The Future of Work and how to prepare for it

via Flickr ©  shixart1985 (CC BY 2.0)

via Flickr © shixart1985 (CC BY 2.0)

  • IDC has been making calculations on how much is going to be spent on creating the ‘Future of Work’
  • There’s no single or clear vision of what’s in store, but some spending guidance is possible
  • IDC calculates that FoW spending will be nearly $656 billion this year, an increase of 17.4% over 2020

The pandemic and its consequent lock-downs have rippled through the world’s work environments (and ripple still, with many workers just now in the process of returning to their old workplaces). Much prognostication has flowed under and over the bridge concerning the impact the lockdowns were bound to have on the ‘future of work’ (as this branch of futurism was quickly dubbed), and what seems to have emerged is agreement on a series of marked trends, nearly all of which were under way before the pandemic struck.

Importantly, an increased appreciation of employment flexibility backed up by network availability means employees need no longer be anchored to one office location but - when business conditions favour it - may be dispersed to branch and satellite offices, including serviced offices.

What does this new workplace look like?

Naturally no coherent vision of a new working dawn has emerged, but Covid has almost certainly acted as an accelerator of diverse workplace change with experience from lockdowns (and subsequent measurements of  business or administrative performance) validating some important points.

Things like: 

  • In general people DON’T take the work at home opportunity to sit around  being undisciplined. If anything, businesses have reported that productivity from those ‘working at home’ tends to improve for many reasons (better use of time, less commuting, and so on). 

  • Also, it came to be widely realised over the past year or so that work proficiency should be judged by output rather than ‘apparent’ input. 

  • The ability and desirability of our technologies to react quickly to sudden change (pandemics, major outages, political crises and the like) has been noted and built into  corporate technology roadmaps.

  • The importance of equipping employees with appropriate portable technology and ensuring they have broadband services to make use of it.

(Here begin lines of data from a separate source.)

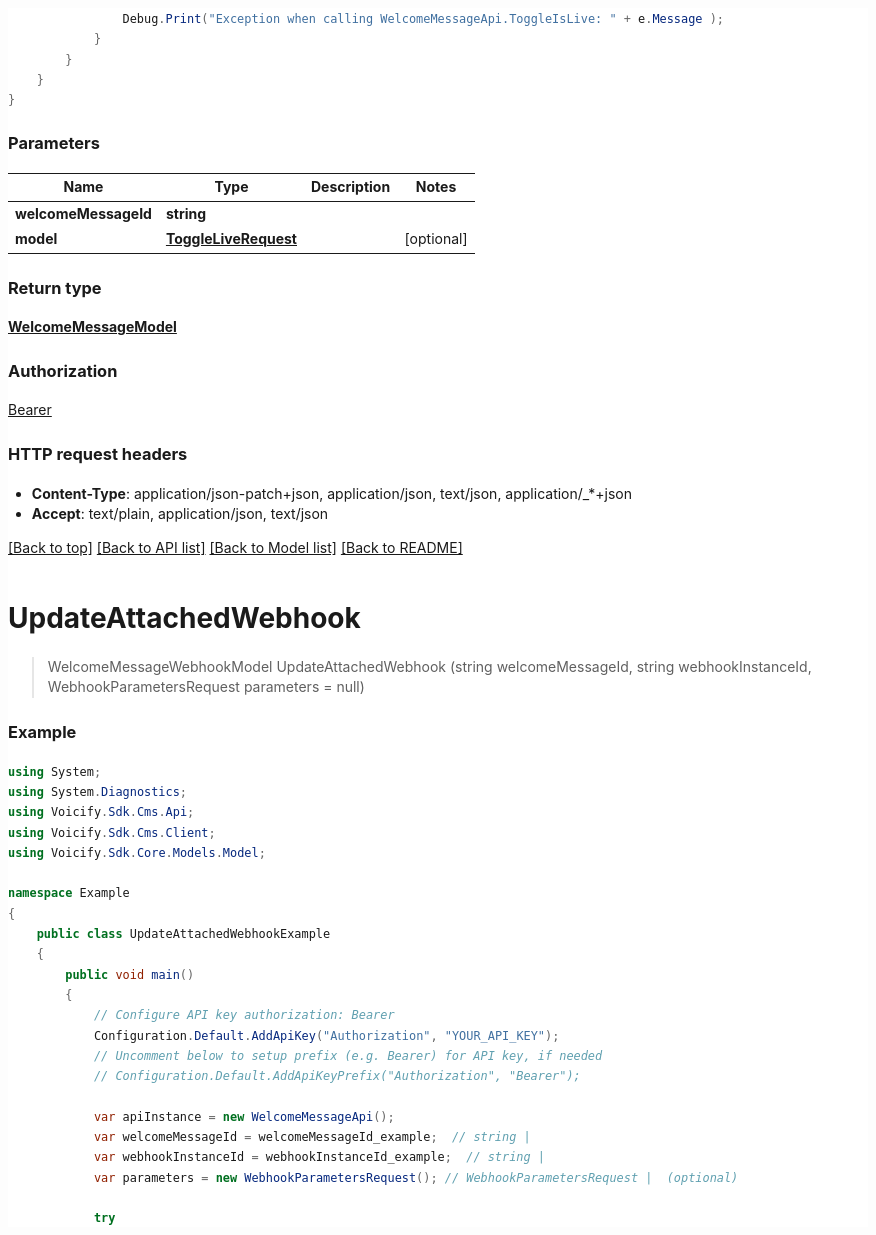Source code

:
 ```csharp
                Debug.Print("Exception when calling WelcomeMessageApi.ToggleIsLive: " + e.Message );
            }
        }
    }
}
```

### Parameters

Name | Type | Description  | Notes
------------- | ------------- | ------------- | -------------
 **welcomeMessageId** | **string**|  | 
 **model** | [**ToggleLiveRequest**](ToggleLiveRequest.md)|  | [optional] 

### Return type

[**WelcomeMessageModel**](WelcomeMessageModel.md)

### Authorization

[Bearer](../README.md#Bearer)

### HTTP request headers

 - **Content-Type**: application/json-patch+json, application/json, text/json, application/_*+json
 - **Accept**: text/plain, application/json, text/json

[[Back to top]](#) [[Back to API list]](../README.md#documentation-for-api-endpoints) [[Back to Model list]](../README.md#documentation-for-models) [[Back to README]](../README.md)

<a name="updateattachedwebhook"></a>
# **UpdateAttachedWebhook**
> WelcomeMessageWebhookModel UpdateAttachedWebhook (string welcomeMessageId, string webhookInstanceId, WebhookParametersRequest parameters = null)



### Example
```csharp
using System;
using System.Diagnostics;
using Voicify.Sdk.Cms.Api;
using Voicify.Sdk.Cms.Client;
using Voicify.Sdk.Core.Models.Model;

namespace Example
{
    public class UpdateAttachedWebhookExample
    {
        public void main()
        {
            // Configure API key authorization: Bearer
            Configuration.Default.AddApiKey("Authorization", "YOUR_API_KEY");
            // Uncomment below to setup prefix (e.g. Bearer) for API key, if needed
            // Configuration.Default.AddApiKeyPrefix("Authorization", "Bearer");

            var apiInstance = new WelcomeMessageApi();
            var welcomeMessageId = welcomeMessageId_example;  // string | 
            var webhookInstanceId = webhookInstanceId_example;  // string | 
            var parameters = new WebhookParametersRequest(); // WebhookParametersRequest |  (optional) 

            try
```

  • A recognition that cloud transformation, in particular, should be top of mind within many enterprises;

As a result it’s now possible to sketch a generalised Future of Work model with enough clarity to base some spending plans on and therefore give a steer to those vendors and digital service providers with ambitions to tap the emerging Future of Work market.   

Analysts at IDC believe that future work environments will “foster human-machine collaboration, enable new skills and worker experiences, and support a work environment un-bounded by time or physical space. 

So IDC’s  Worldwide Future of Work Spending Guide estimates FoW spending will be nearly $656 billion this year, an increase of 17.4% over 2020.

IDC claims the  largest area of investment in 2021 will be hardware ($228 billion) comprising endpoint devices, enterprise hardware, infrastructure as a service (IaaS), and robotics and drones. 

Services, including business, IT, and connectivity services, will be the second-largest area of spending at more than $123 billion; and software will see the fastest spending growth at 21.3% over the 2020-2024 forecast period, including investments in enterprise applications, content and collaboration, analytics and artificial intelligence, human resources applications, security, and software development and deployment.

It also notes that  the continuing emergence of AI, the Internet of Things and augmented/virtual reality will change how work is done across all industries and geographies. 

In terms of sector spend, IDC forecasts that “discrete and process manufacturing will account for just over one third of all Future of Work spending this year. Professional services, retail, and banking will be the next three industries in terms of FoW spend in 2021. The construction industry will see the fastest growth in FoW spending over the forecast period with a five-year CAGR of 23.7%. Media and retail will follow closely with CAGRs of 19.5% and 19.3% respectively.”